Ingestum: A libre NLP document ingestion library
Many NLP projects that depend upon the analysis of documents are impaired by the difficulty of transforming source material into a computer-readable format. For example, PDF files are designed for human consumption but can look like a bag full of words to a computer. To address this problem engineers at Sorcero developed Ingestum, a library that is used to "devour" content sources, outputting a format that can be used for additional processing.
Original story by LibrePlanet 2021 and the Free Software Foundation. Published 2021-03-21, Originally published 2021-03-21.
This work is available under the Creative Commons Attribution-ShareAlike license.
Ingestum has four main concepts:
- Sources - common content sources that feed the ingestion process, e.g. PDF, HTML, PNG, WAV, Twitter, email, et al.
- Documents - the intermediary and final states of a source during the ingestion process.

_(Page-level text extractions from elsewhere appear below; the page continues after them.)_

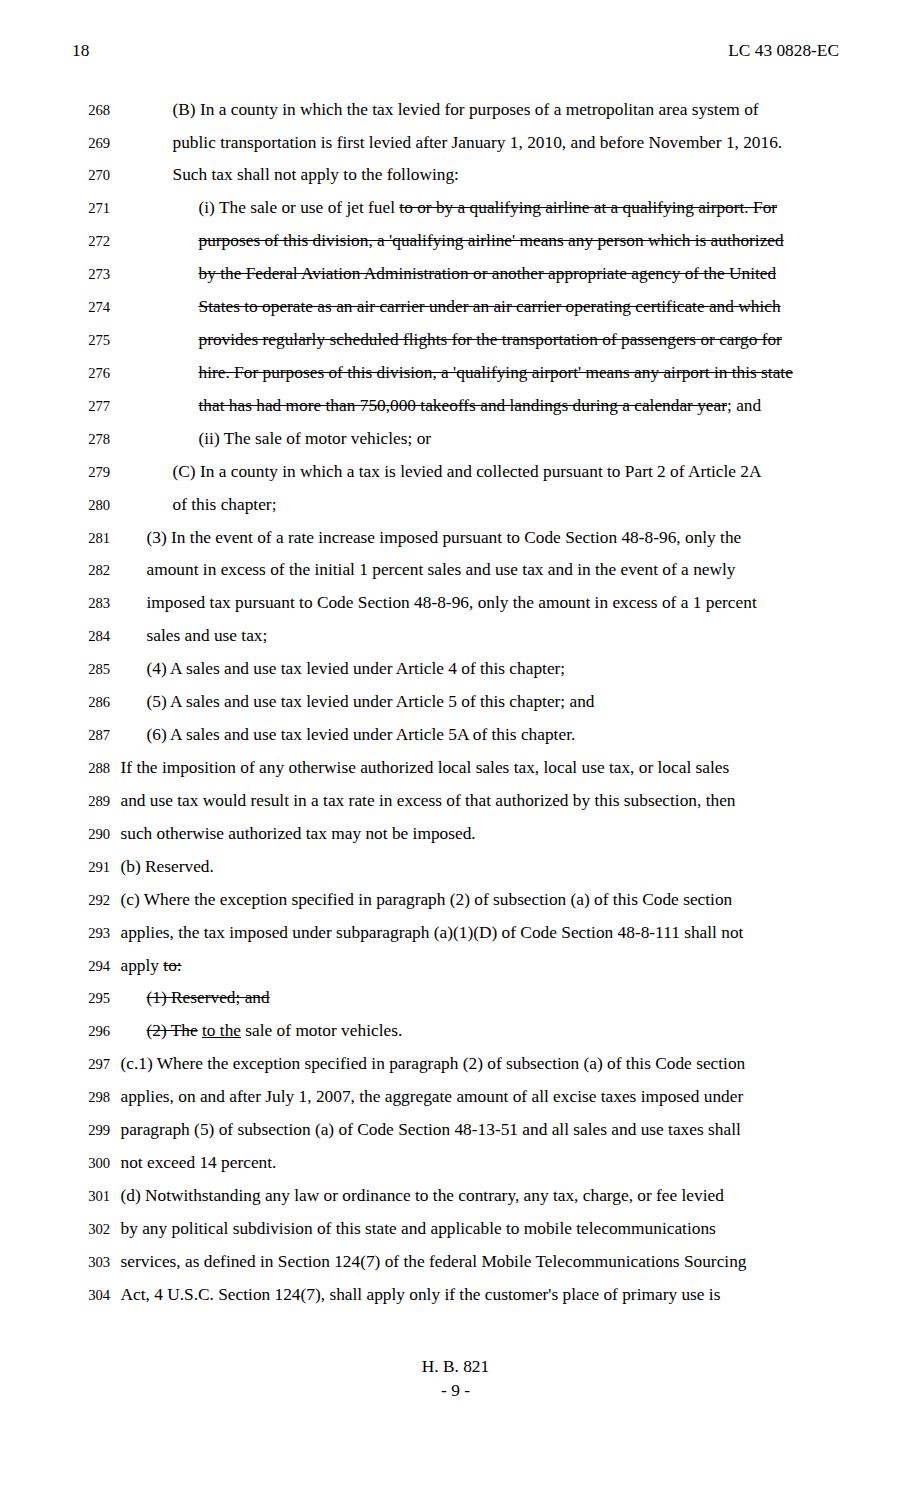18 LC 43 0828-EC
268(B) In a county in which the tax levied for purposes of a metropolitan area system of
269 public transportation is first levied after January 1, 2010, and before November 1, 2016.
270 Such tax shall not apply to the following:
271(i) The sale or use of jet fuel to or by a qualifying airline at a qualifying airport. For
272 purposes of this division, a 'qualifying airline' means any person which is authorized
273 by the Federal Aviation Administration or another appropriate agency of the United
274 States to operate as an air carrier under an air carrier operating certificate and which
275 provides regularly scheduled flights for the transportation of passengers or cargo for
276 hire. For purposes of this division, a 'qualifying airport' means any airport in this state
277 that has had more than 750,000 takeoffs and landings during a calendar year; and
278(ii) The sale of motor vehicles; or
279(C) In a county in which a tax is levied and collected pursuant to Part 2 of Article 2A
280 of this chapter;
281(3) In the event of a rate increase imposed pursuant to Code Section 48-8-96, only the
282 amount in excess of the initial 1 percent sales and use tax and in the event of a newly
283 imposed tax pursuant to Code Section 48-8-96, only the amount in excess of a 1 percent
284 sales and use tax;
285(4) A sales and use tax levied under Article 4 of this chapter;
286(5) A sales and use tax levied under Article 5 of this chapter; and
287(6) A sales and use tax levied under Article 5A of this chapter.
288 If the imposition of any otherwise authorized local sales tax, local use tax, or local sales
289 and use tax would result in a tax rate in excess of that authorized by this subsection, then
290 such otherwise authorized tax may not be imposed.
291(b) Reserved.
292(c) Where the exception specified in paragraph (2) of subsection (a) of this Code section
293 applies, the tax imposed under subparagraph (a)(1)(D) of Code Section 48-8-111 shall not
294 apply to:
295(1) Reserved; and
296(2) The to the sale of motor vehicles.
297(c.1) Where the exception specified in paragraph (2) of subsection (a) of this Code section
298 applies, on and after July 1, 2007, the aggregate amount of all excise taxes imposed under
299 paragraph (5) of subsection (a) of Code Section 48-13-51 and all sales and use taxes shall
300 not exceed 14 percent.
301(d) Notwithstanding any law or ordinance to the contrary, any tax, charge, or fee levied
302 by any political subdivision of this state and applicable to mobile telecommunications
303 services, as defined in Section 124(7) of the federal Mobile Telecommunications Sourcing
304 Act, 4 U.S.C. Section 124(7), shall apply only if the customer's place of primary use is
H. B. 821
- 9 -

- Transformers - a transformation function that can be applied a document, e.g. removing hyphens from a text document.
- Conditionals - a logic conditional operation that can be use to modify the behavior of a transformer.
"Walter Bender is founder of Sugar Labs and maintainer of Music Blocks, free software projects in support of education.
Over the past ten years, Martín Abente Lahaya has contributed to projects that involve free software in areas such as the GNU/Linux desktop and education.
Juan Pablo Ugarte is Glade developer/maintainer and GNOME contributor and foundation member since 2005."